Cecily Brown makes no distinction between abstraction and figuration; rather, her work is concerned with translating sensation into paint. Anchored by the human body, her paintings divulge intimate passages of flesh via a constellation of luscious brushstrokes. Together these gestural marks and glots of paint posit a recapitulation of the canonical tradition of the painted nude. Created in 1999, The Skin of Our Teeth is a feast of flesh that invokes the abundance of Ingres’ Turkish Bath, the provocation of Picassos Demoiselles, the expressive corporality of Willem de Kooning’s Women, and the carnality of Francis Bacon’s writhing bodies. Indeed, Brown is nothing if not acutely cognisant of her painterly forebears; and yet, her works encompass more than mere art historical allusion. Drawing from literature, film, music, magazines and photographic sources, Brown paints a resolutely contemporary bodily experience. Titled The Skin of Our Teeth – a phrase that conjures a narrow escape from disaster – this painting perhaps refers to Thomas Wilder’s play of the same name, which won the Pulitzer Prize for drama in 1943. Across three acts the play forms an allegory for the plight of mankind; although set in modern times, the characters draw on classical and mythological archetypes while the disaster-fuelled narrative of the play underlines its central conceit: mankind’s incessant ability to survive – by the skin of our teeth. Brown has frequently bestowed literary titles upon her paintings – Anton Checkhov’s A Lady with the Little Dog and W. B. Yeats’ Circus Animals’ Desertion are two such examples of literary works whose titles have been appropriated by Brown for paintings created in 2009-10 and 2013 respectively. Furthermore, alongside the literary world, Pop culture references also play an important role for Brown; for example, in 2013 she embarked on an entire series based on the famous photograph of nude women that graces the front cover of Jimi Hendrix’s classic album, Electric Ladyland (1968).

Executed in luscious pinks, hot reds, peachy flesh tones and accented with swipes of yellow and black, the present work is among the most corporeal of Brown’s oeuvre; and yet, one struggles to locate the explicit anatomical inclusions that insidiously punctuate her works on canvas. Instead, the viewer’s eye roves across the scatological slippages and spills that loosely delineate what may be a buttock, leg, or breast; each limb or body part writhes in concert within the thronging mass of Brown’s undeniably orgiastic panorama.

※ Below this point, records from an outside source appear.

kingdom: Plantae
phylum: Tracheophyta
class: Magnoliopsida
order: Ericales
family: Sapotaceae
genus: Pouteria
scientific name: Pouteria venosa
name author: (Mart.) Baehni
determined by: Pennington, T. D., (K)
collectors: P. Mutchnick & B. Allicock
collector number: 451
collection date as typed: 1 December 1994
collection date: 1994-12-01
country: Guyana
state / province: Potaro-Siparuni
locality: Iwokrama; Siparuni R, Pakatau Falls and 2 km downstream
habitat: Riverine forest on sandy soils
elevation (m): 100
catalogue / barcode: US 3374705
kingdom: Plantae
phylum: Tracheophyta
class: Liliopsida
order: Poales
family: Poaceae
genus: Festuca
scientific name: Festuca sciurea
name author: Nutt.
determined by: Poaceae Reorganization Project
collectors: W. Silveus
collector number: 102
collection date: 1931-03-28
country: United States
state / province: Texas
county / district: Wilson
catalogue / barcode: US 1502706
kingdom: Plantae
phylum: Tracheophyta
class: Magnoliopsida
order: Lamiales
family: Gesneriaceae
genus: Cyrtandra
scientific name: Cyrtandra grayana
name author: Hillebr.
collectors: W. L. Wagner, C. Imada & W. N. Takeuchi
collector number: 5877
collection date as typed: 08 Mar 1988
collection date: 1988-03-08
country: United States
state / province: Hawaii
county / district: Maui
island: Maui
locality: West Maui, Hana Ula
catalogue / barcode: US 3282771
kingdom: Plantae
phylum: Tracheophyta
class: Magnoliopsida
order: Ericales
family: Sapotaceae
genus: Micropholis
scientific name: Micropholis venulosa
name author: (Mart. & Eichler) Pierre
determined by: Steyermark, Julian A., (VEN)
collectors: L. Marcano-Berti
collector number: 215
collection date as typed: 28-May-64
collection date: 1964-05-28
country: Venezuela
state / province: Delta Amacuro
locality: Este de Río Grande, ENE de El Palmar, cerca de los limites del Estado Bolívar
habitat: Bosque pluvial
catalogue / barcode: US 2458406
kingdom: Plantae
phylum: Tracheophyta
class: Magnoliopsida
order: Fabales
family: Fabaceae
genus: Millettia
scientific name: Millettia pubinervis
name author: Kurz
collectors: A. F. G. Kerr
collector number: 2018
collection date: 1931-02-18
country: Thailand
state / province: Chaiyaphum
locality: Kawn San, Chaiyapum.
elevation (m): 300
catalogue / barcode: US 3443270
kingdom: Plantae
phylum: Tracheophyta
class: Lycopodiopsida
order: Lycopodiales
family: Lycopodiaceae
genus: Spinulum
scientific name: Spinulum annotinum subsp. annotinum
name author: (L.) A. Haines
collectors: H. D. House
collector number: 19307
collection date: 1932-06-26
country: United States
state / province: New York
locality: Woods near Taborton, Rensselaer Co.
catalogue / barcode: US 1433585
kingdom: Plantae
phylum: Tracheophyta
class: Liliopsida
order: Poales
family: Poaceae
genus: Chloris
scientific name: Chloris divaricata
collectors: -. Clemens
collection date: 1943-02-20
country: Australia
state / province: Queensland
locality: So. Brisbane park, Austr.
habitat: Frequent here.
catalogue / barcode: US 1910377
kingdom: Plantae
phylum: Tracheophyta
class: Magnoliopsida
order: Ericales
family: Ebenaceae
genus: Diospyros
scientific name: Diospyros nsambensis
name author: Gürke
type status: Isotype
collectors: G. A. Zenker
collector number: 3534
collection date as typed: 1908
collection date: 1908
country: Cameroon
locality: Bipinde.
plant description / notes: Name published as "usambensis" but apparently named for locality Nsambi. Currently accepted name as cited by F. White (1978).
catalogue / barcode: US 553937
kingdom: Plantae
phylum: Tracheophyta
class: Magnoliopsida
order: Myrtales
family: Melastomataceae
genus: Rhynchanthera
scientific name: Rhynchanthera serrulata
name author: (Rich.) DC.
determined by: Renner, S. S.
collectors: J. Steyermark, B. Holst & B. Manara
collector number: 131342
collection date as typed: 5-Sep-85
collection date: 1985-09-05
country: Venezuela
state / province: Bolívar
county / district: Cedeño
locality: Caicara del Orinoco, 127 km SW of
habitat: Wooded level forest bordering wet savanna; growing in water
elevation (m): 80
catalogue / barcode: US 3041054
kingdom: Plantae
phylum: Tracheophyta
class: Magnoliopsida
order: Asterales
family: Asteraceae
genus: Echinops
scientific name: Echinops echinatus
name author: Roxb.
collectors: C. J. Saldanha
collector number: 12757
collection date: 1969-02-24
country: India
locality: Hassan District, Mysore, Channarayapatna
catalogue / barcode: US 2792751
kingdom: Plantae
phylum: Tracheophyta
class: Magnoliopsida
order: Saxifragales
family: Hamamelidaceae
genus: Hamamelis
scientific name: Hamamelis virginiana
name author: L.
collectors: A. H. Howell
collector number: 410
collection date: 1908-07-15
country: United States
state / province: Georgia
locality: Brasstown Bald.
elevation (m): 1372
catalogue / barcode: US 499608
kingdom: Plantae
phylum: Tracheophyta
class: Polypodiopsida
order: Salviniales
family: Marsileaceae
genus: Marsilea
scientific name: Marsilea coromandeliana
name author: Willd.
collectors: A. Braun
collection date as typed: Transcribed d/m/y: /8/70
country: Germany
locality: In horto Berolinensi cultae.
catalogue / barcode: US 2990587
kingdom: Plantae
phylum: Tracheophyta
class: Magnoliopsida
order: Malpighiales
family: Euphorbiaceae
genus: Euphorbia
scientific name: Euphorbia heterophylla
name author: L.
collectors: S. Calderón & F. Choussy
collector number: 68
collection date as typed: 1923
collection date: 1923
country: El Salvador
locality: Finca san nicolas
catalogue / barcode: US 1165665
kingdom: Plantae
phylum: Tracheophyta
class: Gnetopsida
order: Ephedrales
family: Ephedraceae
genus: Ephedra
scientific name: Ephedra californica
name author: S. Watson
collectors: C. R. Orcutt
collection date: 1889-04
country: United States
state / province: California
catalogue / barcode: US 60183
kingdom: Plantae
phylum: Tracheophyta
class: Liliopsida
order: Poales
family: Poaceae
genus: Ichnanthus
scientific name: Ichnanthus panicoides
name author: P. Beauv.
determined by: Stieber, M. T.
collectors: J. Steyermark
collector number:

Sexuality has played a central role in Brown’s work since the very beginning. Her first exhibition with Gagosian Gallery in 1999 – the same year the present work was painted – was called Skin Game and showed works characterised by their overtly sexual nature. As Brown has explained: “I think I was doing a lot of sexual paintings… what I wanted – in a way that I think now is too literal – was for the paint to embody the same sensations that bodies would. Oil paint very easily suggests bodily fluids and flesh… I've always wanted to have a lot of different ways of saying something… so that you might have a veil of paint that suggests some very delicate skin, but then I'll want something very meaty and clogged next to it” (Cecily Brown in conversation with Gaby Wood in: Gaby Wood, ‘I Like it Cheap and Nasty’, The Guardian, 12 June 2005, online). Belonging to this same moment, The Skin of Our Teeth promiscuously flits between a manifold field of provocative association and meaning. Indeed, the skin and teeth of the painting’s title works to underline the carnality of Brown’s composition. Skin and teeth, flesh and bone – the stuff of animalistic human existence – is borne forth through a painterly frenzy in which boundaries are transgressed and the body becomes landscape.